The worse part of the scenario is that the news comes after Ramaphosa made lofty promises about developing domestic industry and preventing foreign businesses from exploitation of the country’s resources. Without a doubt, the current project awarded to Chinese firms would have a detrimental effect on employment, job creation, and skill development of South Africans.
Do not be misled; Ramaphosa has previously demonstrated his commitment to China, even at the risk of alienating his own people. The South African government inked several agreements, including memorandums of understanding on investments, totalling $14.7 billion with China a few years ago.
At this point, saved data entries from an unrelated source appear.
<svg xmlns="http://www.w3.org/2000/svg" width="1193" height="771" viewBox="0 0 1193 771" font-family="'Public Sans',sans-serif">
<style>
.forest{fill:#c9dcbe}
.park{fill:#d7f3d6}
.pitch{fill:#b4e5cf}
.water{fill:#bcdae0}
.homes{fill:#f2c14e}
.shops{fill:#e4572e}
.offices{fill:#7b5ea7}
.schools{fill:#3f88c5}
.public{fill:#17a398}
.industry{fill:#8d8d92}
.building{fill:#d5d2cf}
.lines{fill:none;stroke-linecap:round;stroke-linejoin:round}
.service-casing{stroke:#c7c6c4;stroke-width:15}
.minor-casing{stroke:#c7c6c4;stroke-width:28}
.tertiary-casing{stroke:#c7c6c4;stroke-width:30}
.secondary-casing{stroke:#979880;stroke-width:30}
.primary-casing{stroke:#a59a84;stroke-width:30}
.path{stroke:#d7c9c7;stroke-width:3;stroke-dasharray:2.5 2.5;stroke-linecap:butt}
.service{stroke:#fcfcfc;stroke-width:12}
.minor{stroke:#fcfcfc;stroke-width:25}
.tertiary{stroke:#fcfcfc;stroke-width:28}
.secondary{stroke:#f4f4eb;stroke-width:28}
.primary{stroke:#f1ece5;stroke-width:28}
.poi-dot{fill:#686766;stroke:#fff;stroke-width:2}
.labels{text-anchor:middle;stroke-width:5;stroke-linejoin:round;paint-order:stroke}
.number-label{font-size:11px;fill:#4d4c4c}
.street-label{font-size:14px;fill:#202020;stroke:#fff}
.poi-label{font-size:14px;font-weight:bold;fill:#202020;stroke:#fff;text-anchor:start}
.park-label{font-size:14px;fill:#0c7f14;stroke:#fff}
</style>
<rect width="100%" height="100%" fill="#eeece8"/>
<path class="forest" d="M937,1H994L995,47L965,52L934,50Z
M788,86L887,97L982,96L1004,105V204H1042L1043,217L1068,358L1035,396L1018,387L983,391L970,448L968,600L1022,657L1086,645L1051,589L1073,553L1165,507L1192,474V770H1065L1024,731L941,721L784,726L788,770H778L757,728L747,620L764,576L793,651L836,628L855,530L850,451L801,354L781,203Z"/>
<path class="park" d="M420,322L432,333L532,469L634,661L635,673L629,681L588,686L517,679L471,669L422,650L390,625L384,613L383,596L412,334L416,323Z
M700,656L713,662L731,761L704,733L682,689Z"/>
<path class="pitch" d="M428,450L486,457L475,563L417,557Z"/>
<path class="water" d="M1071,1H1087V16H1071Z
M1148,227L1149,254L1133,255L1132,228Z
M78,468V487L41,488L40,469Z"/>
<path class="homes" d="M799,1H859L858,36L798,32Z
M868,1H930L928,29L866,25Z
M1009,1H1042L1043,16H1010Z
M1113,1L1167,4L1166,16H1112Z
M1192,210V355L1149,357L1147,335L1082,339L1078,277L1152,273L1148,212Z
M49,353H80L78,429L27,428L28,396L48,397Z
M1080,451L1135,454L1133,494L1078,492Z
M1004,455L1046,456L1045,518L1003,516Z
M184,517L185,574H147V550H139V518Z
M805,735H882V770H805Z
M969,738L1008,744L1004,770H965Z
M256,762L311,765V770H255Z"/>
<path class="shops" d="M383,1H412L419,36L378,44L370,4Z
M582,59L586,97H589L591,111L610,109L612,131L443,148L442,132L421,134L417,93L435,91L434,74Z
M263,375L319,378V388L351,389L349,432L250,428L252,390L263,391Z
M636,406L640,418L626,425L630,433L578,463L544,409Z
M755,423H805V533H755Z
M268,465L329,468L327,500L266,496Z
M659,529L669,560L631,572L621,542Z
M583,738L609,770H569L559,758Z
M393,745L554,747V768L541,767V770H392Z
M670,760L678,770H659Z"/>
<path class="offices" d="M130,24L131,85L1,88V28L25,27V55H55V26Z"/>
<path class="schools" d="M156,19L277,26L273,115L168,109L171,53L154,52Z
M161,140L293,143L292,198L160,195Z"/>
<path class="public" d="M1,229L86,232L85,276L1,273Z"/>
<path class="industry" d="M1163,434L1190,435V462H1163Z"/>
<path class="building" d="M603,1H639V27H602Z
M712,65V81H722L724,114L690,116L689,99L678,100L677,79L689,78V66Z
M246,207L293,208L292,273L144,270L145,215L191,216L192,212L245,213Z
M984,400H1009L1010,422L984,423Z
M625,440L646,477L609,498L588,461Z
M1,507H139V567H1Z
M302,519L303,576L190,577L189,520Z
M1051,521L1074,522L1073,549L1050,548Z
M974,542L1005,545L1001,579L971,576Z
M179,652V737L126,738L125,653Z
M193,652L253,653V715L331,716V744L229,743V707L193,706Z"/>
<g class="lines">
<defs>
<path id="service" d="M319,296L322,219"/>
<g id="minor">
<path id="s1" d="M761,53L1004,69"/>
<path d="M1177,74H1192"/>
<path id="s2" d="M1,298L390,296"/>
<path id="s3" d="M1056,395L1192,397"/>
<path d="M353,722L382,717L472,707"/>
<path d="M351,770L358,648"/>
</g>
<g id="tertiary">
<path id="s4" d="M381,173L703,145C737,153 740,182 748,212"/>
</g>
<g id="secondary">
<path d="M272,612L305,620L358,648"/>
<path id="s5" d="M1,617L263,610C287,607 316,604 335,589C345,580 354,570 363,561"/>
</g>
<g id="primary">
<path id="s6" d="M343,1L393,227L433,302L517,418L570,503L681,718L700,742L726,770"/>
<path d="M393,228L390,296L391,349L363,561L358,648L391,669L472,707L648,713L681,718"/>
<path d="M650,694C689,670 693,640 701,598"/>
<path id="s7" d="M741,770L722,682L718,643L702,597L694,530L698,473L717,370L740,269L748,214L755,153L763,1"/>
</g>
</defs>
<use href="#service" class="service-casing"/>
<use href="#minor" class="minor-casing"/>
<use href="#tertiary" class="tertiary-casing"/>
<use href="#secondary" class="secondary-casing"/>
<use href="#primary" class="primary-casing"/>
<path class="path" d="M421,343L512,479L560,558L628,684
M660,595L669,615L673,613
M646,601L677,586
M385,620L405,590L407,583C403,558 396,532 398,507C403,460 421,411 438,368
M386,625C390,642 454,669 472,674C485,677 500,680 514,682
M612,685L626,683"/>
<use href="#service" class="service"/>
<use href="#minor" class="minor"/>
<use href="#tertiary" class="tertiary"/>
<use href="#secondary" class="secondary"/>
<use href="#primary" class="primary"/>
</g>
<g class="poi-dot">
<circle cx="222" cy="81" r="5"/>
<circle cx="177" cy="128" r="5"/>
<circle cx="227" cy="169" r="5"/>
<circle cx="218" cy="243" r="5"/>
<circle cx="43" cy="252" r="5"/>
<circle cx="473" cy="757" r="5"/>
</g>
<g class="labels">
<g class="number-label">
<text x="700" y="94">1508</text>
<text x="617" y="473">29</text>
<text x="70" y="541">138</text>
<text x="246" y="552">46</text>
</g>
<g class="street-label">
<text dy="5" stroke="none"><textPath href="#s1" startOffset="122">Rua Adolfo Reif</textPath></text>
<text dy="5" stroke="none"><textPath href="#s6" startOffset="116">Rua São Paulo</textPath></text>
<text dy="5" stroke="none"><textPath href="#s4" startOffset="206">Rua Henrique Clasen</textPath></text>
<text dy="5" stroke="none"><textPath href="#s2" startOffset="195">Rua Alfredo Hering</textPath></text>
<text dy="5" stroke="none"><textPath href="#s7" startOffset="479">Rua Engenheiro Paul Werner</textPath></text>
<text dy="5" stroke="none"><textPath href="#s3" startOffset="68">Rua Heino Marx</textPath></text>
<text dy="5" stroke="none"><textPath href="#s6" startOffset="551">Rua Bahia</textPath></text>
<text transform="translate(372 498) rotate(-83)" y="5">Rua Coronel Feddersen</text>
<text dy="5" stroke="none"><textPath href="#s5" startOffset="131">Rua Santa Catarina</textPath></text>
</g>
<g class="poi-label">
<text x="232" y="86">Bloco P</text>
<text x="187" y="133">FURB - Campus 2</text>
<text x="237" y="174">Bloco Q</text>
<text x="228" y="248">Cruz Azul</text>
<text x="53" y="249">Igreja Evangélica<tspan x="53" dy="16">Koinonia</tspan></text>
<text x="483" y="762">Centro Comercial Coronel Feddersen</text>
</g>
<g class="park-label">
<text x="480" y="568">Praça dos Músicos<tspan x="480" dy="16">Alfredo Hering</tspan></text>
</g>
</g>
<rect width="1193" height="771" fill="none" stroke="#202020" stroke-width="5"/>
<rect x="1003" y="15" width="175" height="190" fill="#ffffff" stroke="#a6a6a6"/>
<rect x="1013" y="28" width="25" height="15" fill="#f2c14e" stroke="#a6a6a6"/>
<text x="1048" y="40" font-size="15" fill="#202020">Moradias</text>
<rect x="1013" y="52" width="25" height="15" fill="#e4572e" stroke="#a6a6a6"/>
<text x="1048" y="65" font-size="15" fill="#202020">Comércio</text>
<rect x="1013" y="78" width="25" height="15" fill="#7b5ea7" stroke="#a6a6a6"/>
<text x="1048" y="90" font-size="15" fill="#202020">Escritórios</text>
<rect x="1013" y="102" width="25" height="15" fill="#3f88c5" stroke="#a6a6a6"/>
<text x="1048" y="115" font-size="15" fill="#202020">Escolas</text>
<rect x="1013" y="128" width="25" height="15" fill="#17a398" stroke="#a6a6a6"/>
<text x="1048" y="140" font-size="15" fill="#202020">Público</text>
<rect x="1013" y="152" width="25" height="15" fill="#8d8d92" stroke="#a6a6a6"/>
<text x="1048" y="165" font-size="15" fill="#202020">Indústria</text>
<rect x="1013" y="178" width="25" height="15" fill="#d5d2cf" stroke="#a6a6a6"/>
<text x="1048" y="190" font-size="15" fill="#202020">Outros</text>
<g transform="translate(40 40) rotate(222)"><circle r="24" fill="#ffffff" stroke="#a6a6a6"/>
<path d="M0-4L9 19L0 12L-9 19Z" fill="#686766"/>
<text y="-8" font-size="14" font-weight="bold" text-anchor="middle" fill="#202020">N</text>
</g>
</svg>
Also Read: Will Zuma unseat Ramaphosa?
Chinese Plans are faltering:
While politicians like Ramaphosa have put South Africa’s economy in danger by partnering with China, African commoners have made it clear they will not allow predatory nations like China to continue its nefarious activities in their nation. African civil society have begun to resist the expanding Chinese influence since they do not benefit as directly from Chinese generosity as their rulers. Citizens’ groups have already succeeded in promoting transparency and accountability in their governments’ dealings with China. African activists were the first to highlight Guangzhou’s pervasive discrimination towards Africans.
Leaders like Ramaphosa must change course and renounce their allegiance to the Chinese as Africans’ suspicions about Beijing intensifying. Otherwise, it would only be a matter of time before the resilient South African populace force the country’s president out of power.